17. En dernier lieu, pour les mêmes motifs qu'exposés précédemment, M. B n'est pas fondé à soutenir que la décision fixant le pays à destination duquel il pourrait être renvoyé, porterait une atteinte disproportionnée à sa vie privée et familiale.

En ce qui concerne la décision portant interdiction de retour sur le territoire français :

18. En premier lieu, ainsi qu'il a été dit précédemment, M. B n'établit pas que la décision portant obligation de quitter le territoire français serait illégale. Par suite, M.B n'est pas fondé à en exciper l'illégalité à l'encontre de la décision lui interdisant de retourner sur le territoire français.

19. En second lieu, aux termes de l'article L. 612-6 du code de l'entrée et du séjour des étrangers et du droit d'asile : " Lorsqu'aucun délai de départ volontaire n'a été accordé à l'étranger, l'autorité administrative assortit la décision portant obligation de quitter le territoire français d'une interdiction de retour sur le territoire français. Des circonstances humanitaires peuvent toutefois justifier que l'autorité administrative n'édicte pas d'interdiction de retour. / Les effets de cette interdiction cessent à l'expiration d'une durée, fixée par l'autorité administrative, qui ne peut excéder trois ans à compter de l'exécution de l'obligation de quitter le territoire français ". Aux termes de l'article L. 612-10 du même code : " Pour fixer la durée des interdictions de retour mentionnées aux articles L. 612-6 et L. 612-7, l'autorité administrative tient compte de la durée de présence de l'étranger sur le territoire français, de la nature et de l'ancienneté de ses liens avec la France, de la circonstance qu'il a déjà fait l'objet ou non d'une mesure d'éloignement et de la menace pour l'ordre public que représente sa présence sur le territoire français. () ". Il résulte de ces dispositions que lorsqu'aucun délai de départ volontaire n'a été accordé à l'étranger, le préfet assortit, en principe et sauf circonstances humanitaires, l'obligation de quitter le territoire français d'une interdiction de retour. La durée de cette interdiction doit être déterminée en tenant compte des critères tenant à la durée de présence en France, à la nature et l'ancienneté des liens de l'intéressé avec la France, à l'existence de précédentes mesures d'éloignement et à la menace pour l'ordre public représentée par la présence en France de l'intéressé.

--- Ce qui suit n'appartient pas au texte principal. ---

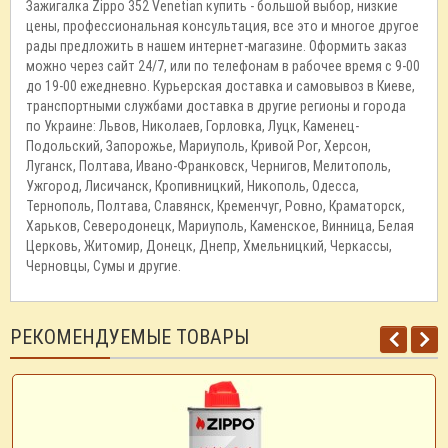
Зажигалка Zippo 352 Venetian купить - большой выбор, низкие
цены, профессиональная консультация, все это и многое другое
рады предложить в нашем интернет-магазине. Оформить заказ
можно через сайт 24/7, или по телефонам в рабочее время с 9-00
до 19-00 ежедневно. Курьерская доставка и самовывоз в Киеве,
транспортными службами доставка в другие регионы и города
по Украине: Львов, Николаев, Горловка, Луцк, Каменец-
Подольский, Запорожье, Мариуполь, Кривой Рог, Херсон,
Луганск, Полтава, Ивано-Франковск, Чернигов, Мелитополь,
Ужгород, Лисичанск, Кропивницкий, Никополь, Одесса,
Тернополь, Полтава, Славянск, Кременчуг, Ровно, Краматорск,
Харьков, Северодонецк, Мариуполь, Каменское, Винница, Белая
Церковь, Житомир, Донецк, Днепр, Хмельницкий, Черкассы,
Черновцы, Сумы и другие.
РЕКОМЕНДУЕМЫЕ ТОВАРЫ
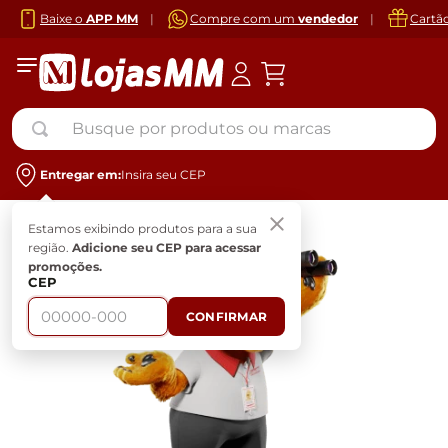
Baixe o
APP MM
|
Compre com um
vendedor
|
Cartã
Busque por produtos ou marcas
Entregar em:
Insira seu CEP
Estamos exibindo produtos para a sua
região.
Adicione seu CEP para acessar
promoções.
CEP
CONFIRMAR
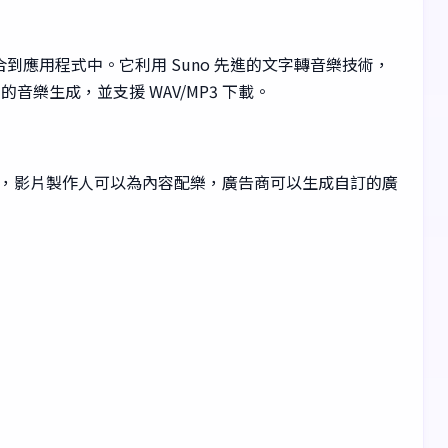
的音樂創作無縫整合到應用程式中。它利用 Suno 先進的文字轉音樂技術，
樂生成，並支援 WAV/MP3 下載。
的配樂，影片製作人可以為內容配樂，廣告商可以生成自訂的廣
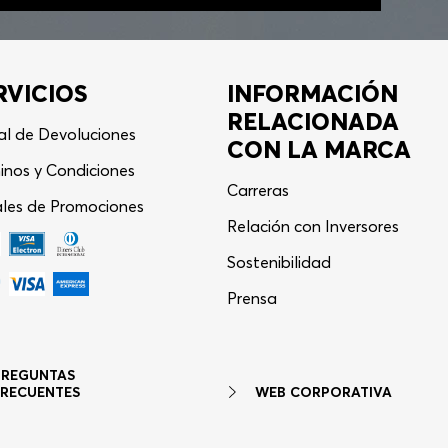
RVICIOS
INFORMACIÓN
RELACIONADA
al de Devoluciones
CON LA MARCA
inos y Condiciones
Carreras
les de Promociones
Relación con Inversores
Sostenibilidad
Asistente Virtual
−
⋮
Prensa
en línea
PREGUNTAS
WEB CORPORATIVA
FRECUENTES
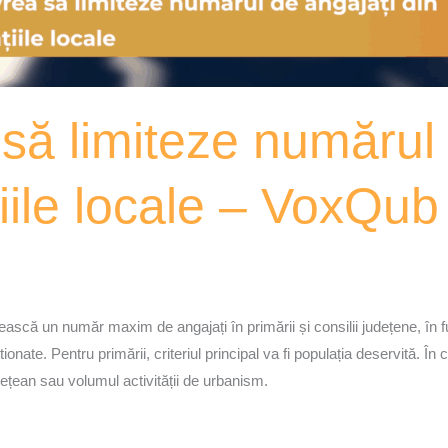
să limiteze numărul 
țiile locale – VoxQub
ască un număr maxim de angajați în primării și consilii județene, în fu
onate. Pentru primării, criteriul principal va fi populația deservită. În caz
ețean sau volumul activității de urbanism.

20. D'une part, il ressort des pièces du dossier que M. B s'est maintenu irrégulièrement en France à compter du 30 avril 2019, date d'expiration de son visa court séjour. M. B a également fait l'objet, le 20 octobre 2020, d'une obligation de quitter le territoire français prise à son encontre par le préfet du Rhône. En outre, M. B, qui ne justifie pas d'attache familiale ou d'intégration particulière en France, a fait l'objet de deux jugements rendus par les tribunaux correctionnels de Lyon et Bobigny, le condamnant à des peines respectives de deux mois d'emprisonnement avec sursis et dix mois d'emprisonnement. Par suite, contrairement à ce que soutient M. B, en fixant à trois années la durée de l'interdiction de retour sur le territoire français, le préfet du Doubs n'a pas fait une inexacte application des dispositions précitées.

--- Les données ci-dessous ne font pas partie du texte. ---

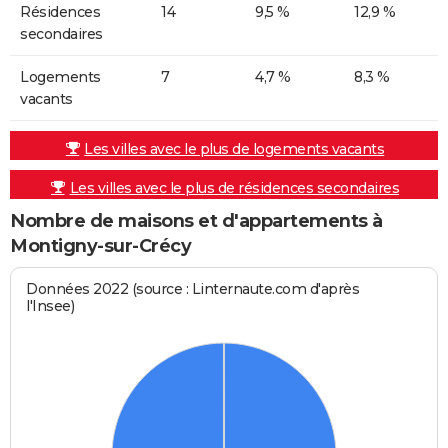
Résidences
14
9,5 %
12,9 %
secondaires
Logements
7
4,7 %
8,3 %
vacants
Les villes avec le plus de logements vacants
Les villes avec le plus de résidences secondaires
Nombre de maisons et d'appartements à
Montigny-sur-Crécy
Données 2022 (source : Linternaute.com d'après
l'Insee)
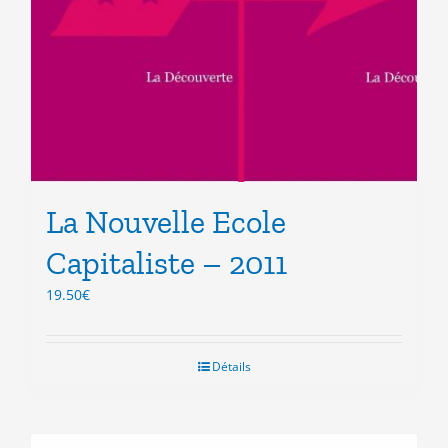
La Nouvelle Ecole
Capitaliste – 2011
19.50
€
Détails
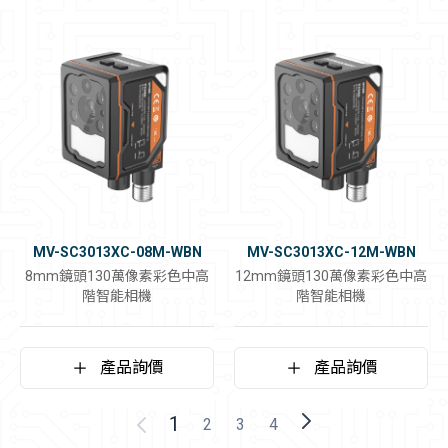
MV-SC3013XC-08M-WBN
MV-SC3013XC-12M-WBN
8mm鏡頭130萬像素彩色中高
12mm鏡頭130萬像素彩色中高
階智能相機
階智能相機
產品詢價
產品詢價
1
2
3
4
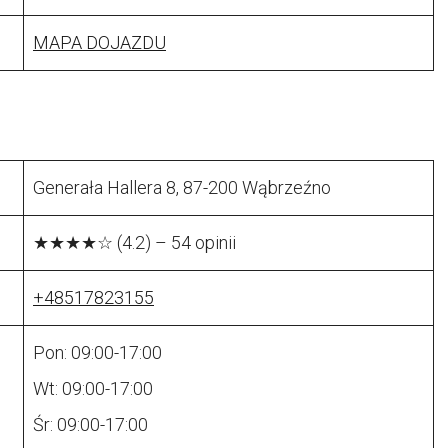
MAPA DOJAZDU
Generała Hallera 8, 87-200 Wąbrzeźno
★★★★☆ (4.2) – 54 opinii
+48517823155
Pon: 09:00-17:00
Wt: 09:00-17:00
Śr: 09:00-17:00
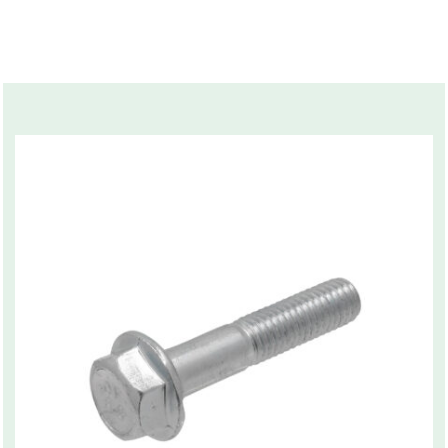
Related products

21. D'autre part, si M. B soutient que le préfet du Doubs aurait commis une erreur dans l'appréciation des circonstances humanitaires qu'il a pu faire valoir, il n'assortit cependant son moyen d'aucune justification permettant d'en apprécier le bien-fondé.

22. Il résulte de tout ce qui précède que M. B n'est pas fondé à demander l'annulation de l'arrêté contesté. Par voie de conséquence, les conclusions aux fins d'injonction sous astreinte et d'application des dispositions de l'article L. 761-1 du code de justice administrative et de la loi du 10 juillet 1991 relative à l'aide juridique doivent également être rejetées.

D É C I D E :

Article 1er : M. B est admis, à titre provisoire, au bénéfice de l'aide juridictionnelle.

Article 2 : Le surplus des conclusions de la requête est rejeté.

Article 3 : Le présent jugement sera notifié à M. F B et au préfet du Doubs.

Lu en audience publique le 21 juillet 2022 à 14 heures 55.

Le magistrat désigné,

A. C La greffière,

L. Stupar

La République mande et ordonne au préfet du Doubs en ce qui le concerne ou à tous commissaires de justice à ce requis en ce qui concerne les voies de droit commun, contre les parties privées de pourvoir à l'exécution de la présente décision.